---------- Given entries

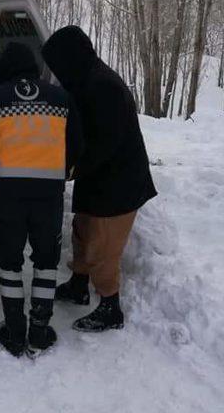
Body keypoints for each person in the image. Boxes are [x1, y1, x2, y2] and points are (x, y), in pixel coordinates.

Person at [0, 42, 83, 356]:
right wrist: (63, 169)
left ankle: (15, 330)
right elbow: (77, 142)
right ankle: (40, 330)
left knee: (9, 260)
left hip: (10, 193)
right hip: (49, 193)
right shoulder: (62, 98)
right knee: (46, 260)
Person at [41, 26, 157, 332]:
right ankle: (78, 285)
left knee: (102, 248)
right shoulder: (87, 80)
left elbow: (104, 142)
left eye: (58, 65)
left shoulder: (103, 86)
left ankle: (110, 307)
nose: (57, 73)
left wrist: (69, 169)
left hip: (119, 183)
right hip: (98, 179)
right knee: (82, 232)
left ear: (71, 58)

--------------------

▶ **Exercise prompt**: Your task is to copy exactly, and only, the lines from the line with "left eye: (58, 65)" through the last line of the entries, both included.

▶ **Task solution**:
left eye: (58, 65)
left shoulder: (103, 86)
left ankle: (110, 307)
nose: (57, 73)
left wrist: (69, 169)
left hip: (119, 183)
right hip: (98, 179)
right knee: (82, 232)
left ear: (71, 58)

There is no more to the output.